# AIM OF THE TASK
Transcribe the data word for word, beginning at its first line and stopping after the line that has "order: Malpighiales".

%%

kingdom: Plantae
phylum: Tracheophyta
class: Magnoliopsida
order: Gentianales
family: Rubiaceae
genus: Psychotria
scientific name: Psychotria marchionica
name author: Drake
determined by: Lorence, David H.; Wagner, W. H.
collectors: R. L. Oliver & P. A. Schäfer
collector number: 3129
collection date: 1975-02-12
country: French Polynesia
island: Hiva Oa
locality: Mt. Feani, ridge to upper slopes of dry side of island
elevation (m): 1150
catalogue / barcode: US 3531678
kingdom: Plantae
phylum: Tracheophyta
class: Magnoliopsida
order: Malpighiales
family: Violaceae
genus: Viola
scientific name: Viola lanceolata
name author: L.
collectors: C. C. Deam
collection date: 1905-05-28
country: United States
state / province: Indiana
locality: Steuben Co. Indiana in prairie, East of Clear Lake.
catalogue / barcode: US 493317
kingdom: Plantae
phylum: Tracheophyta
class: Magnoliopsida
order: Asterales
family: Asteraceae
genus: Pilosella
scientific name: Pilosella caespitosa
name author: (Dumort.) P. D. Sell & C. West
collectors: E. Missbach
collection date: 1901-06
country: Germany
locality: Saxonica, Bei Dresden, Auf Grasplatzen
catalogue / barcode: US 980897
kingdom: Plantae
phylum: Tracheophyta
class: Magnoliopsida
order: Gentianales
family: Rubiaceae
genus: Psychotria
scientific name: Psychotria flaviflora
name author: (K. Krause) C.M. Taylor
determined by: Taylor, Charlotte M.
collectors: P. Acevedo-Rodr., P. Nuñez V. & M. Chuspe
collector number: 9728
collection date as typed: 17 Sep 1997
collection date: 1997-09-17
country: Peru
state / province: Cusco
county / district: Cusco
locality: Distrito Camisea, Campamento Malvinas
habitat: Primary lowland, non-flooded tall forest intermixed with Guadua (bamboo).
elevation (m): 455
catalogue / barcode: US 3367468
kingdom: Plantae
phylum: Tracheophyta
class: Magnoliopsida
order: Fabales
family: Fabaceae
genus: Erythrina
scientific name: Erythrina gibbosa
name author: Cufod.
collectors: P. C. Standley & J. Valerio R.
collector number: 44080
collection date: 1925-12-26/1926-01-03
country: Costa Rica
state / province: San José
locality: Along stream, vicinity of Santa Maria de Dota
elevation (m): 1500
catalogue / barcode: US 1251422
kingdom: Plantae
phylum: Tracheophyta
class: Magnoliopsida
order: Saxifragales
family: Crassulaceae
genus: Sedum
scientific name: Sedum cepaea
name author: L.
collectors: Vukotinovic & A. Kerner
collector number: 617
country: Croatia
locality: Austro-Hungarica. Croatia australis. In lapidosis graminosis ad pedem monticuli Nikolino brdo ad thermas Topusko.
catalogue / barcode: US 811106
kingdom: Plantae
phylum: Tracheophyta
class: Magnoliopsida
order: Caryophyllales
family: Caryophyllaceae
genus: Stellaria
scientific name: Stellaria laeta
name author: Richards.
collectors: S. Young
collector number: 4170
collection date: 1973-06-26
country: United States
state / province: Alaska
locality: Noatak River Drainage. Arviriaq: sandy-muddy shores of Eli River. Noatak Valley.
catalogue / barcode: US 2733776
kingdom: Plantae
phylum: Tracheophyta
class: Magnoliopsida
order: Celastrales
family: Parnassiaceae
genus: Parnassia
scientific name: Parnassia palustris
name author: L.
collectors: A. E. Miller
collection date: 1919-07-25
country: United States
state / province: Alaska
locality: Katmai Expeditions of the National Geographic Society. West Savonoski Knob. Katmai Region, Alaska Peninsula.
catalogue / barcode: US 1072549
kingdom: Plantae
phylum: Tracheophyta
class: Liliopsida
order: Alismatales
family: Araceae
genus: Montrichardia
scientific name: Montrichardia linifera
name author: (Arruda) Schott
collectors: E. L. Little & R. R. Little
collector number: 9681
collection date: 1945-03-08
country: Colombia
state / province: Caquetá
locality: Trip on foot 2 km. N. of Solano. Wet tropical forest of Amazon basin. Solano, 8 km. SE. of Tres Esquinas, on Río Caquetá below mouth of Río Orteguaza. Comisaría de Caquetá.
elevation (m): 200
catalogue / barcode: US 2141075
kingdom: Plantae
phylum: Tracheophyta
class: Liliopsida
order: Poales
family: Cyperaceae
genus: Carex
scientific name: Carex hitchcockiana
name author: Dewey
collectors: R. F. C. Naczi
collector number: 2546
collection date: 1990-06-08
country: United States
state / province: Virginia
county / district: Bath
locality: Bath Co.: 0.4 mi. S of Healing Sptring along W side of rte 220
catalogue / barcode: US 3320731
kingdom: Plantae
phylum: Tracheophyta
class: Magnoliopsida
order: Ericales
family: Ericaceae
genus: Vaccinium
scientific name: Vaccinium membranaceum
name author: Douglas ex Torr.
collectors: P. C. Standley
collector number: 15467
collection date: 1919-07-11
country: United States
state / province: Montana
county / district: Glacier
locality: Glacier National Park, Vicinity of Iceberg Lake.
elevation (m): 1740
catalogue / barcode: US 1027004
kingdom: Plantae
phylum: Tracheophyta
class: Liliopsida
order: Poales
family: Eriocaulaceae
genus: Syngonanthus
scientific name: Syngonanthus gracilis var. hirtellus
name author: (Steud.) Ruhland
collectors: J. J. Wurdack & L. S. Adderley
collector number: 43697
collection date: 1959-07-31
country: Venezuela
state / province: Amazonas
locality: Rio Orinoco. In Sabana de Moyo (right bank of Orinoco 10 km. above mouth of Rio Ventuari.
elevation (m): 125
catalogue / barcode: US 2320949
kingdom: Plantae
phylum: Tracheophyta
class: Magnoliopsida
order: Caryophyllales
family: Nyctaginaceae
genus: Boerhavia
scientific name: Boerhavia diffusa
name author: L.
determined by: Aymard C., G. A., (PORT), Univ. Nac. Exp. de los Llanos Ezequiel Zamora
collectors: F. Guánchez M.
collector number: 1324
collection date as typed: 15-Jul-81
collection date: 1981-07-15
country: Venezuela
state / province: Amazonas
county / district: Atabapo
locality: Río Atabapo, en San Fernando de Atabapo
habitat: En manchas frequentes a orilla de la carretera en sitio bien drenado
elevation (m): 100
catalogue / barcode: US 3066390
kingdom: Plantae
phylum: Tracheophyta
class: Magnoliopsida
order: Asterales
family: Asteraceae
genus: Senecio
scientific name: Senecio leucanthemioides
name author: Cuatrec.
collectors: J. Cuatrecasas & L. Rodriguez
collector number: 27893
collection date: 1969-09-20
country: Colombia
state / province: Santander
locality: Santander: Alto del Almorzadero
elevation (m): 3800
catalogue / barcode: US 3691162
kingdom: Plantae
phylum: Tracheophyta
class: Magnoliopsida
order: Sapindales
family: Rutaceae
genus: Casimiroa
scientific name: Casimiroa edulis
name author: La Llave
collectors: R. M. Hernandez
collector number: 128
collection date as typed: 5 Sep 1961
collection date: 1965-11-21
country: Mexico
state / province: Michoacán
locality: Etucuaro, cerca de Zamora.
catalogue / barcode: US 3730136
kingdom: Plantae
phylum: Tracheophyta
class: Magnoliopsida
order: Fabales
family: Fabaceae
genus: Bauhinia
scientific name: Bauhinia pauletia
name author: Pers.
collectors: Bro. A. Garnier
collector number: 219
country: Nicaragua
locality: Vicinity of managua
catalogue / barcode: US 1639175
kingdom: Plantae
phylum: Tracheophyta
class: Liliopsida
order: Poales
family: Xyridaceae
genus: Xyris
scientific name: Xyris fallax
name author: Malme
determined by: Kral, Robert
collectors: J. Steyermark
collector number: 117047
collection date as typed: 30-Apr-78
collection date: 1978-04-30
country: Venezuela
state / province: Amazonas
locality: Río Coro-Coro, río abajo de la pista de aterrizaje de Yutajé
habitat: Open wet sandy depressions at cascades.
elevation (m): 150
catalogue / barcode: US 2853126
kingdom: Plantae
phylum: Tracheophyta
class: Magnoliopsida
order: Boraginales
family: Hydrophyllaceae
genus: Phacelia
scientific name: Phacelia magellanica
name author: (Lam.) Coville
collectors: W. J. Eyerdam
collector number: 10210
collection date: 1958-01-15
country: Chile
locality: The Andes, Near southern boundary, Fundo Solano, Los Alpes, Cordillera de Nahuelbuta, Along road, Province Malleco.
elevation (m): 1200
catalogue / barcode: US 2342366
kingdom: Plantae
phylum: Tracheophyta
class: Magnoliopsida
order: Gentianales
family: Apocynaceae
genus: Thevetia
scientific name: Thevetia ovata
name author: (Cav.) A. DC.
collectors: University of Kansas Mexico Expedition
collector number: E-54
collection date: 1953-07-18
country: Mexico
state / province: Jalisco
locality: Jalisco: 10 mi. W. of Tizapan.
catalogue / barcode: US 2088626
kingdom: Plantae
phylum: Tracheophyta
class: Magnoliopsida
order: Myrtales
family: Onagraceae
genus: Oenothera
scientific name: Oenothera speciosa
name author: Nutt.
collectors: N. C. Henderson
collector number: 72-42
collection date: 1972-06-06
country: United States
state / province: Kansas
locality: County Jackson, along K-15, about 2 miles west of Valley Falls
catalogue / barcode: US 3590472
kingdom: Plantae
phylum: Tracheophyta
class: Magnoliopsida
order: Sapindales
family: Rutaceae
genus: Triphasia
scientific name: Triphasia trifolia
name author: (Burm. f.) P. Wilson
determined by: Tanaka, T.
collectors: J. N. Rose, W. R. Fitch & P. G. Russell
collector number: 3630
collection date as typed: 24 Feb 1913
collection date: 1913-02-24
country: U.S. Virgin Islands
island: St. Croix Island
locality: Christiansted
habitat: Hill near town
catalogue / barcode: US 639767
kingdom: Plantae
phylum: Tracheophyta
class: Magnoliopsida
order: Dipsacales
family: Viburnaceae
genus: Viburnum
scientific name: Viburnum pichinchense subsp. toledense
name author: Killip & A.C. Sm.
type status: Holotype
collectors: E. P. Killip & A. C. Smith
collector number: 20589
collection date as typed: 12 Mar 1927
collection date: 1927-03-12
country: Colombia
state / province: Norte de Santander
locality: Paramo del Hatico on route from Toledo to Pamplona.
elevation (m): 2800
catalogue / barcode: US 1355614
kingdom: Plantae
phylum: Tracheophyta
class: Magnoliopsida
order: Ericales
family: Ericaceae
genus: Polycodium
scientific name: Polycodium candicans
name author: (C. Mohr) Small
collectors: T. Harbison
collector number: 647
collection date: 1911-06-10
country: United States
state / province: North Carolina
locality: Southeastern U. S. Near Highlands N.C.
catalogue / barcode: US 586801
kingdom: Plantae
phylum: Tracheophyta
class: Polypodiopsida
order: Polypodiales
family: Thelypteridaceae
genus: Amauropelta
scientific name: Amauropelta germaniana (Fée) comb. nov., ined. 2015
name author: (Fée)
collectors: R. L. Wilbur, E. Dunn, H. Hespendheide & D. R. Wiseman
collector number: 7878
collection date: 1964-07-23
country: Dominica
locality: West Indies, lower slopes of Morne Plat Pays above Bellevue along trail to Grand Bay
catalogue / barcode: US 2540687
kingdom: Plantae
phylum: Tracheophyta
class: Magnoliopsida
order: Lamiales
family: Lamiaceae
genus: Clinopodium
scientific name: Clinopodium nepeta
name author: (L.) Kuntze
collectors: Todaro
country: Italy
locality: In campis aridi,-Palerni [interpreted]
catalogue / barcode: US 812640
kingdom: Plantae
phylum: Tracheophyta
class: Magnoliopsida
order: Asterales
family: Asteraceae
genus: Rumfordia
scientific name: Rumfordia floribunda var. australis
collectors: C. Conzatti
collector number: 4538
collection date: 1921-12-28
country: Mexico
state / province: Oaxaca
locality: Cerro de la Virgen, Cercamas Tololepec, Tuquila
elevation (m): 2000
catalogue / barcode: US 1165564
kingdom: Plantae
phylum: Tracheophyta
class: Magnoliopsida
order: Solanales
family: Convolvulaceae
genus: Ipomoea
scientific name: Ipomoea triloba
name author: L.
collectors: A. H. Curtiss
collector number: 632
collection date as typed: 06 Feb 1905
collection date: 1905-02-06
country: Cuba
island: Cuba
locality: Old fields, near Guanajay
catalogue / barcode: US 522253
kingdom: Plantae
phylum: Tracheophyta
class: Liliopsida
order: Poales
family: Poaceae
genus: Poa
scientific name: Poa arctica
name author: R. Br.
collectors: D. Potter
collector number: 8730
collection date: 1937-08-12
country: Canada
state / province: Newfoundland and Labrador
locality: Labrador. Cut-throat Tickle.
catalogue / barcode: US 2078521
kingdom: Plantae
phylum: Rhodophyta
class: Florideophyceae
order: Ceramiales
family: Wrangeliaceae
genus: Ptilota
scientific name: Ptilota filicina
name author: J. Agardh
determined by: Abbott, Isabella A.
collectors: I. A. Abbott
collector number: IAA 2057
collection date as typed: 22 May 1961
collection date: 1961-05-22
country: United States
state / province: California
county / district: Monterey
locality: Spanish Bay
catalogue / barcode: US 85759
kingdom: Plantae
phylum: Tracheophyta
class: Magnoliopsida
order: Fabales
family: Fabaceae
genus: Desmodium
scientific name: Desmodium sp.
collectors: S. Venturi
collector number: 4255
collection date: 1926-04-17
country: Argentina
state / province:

%%

# RESPONSE FOR THIS EXERCISE
kingdom: Plantae
phylum: Tracheophyta
class: Magnoliopsida
order: Gentianales
family: Rubiaceae
genus: Psychotria
scientific name: Psychotria marchionica
name author: Drake
determined by: Lorence, David H.; Wagner, W. H.
collectors: R. L. Oliver & P. A. Schäfer
collector number: 3129
collection date: 1975-02-12
country: French Polynesia
island: Hiva Oa
locality: Mt. Feani, ridge to upper slopes of dry side of island
elevation (m): 1150
catalogue / barcode: US 3531678
kingdom: Plantae
phylum: Tracheophyta
class: Magnoliopsida
order: Malpighiales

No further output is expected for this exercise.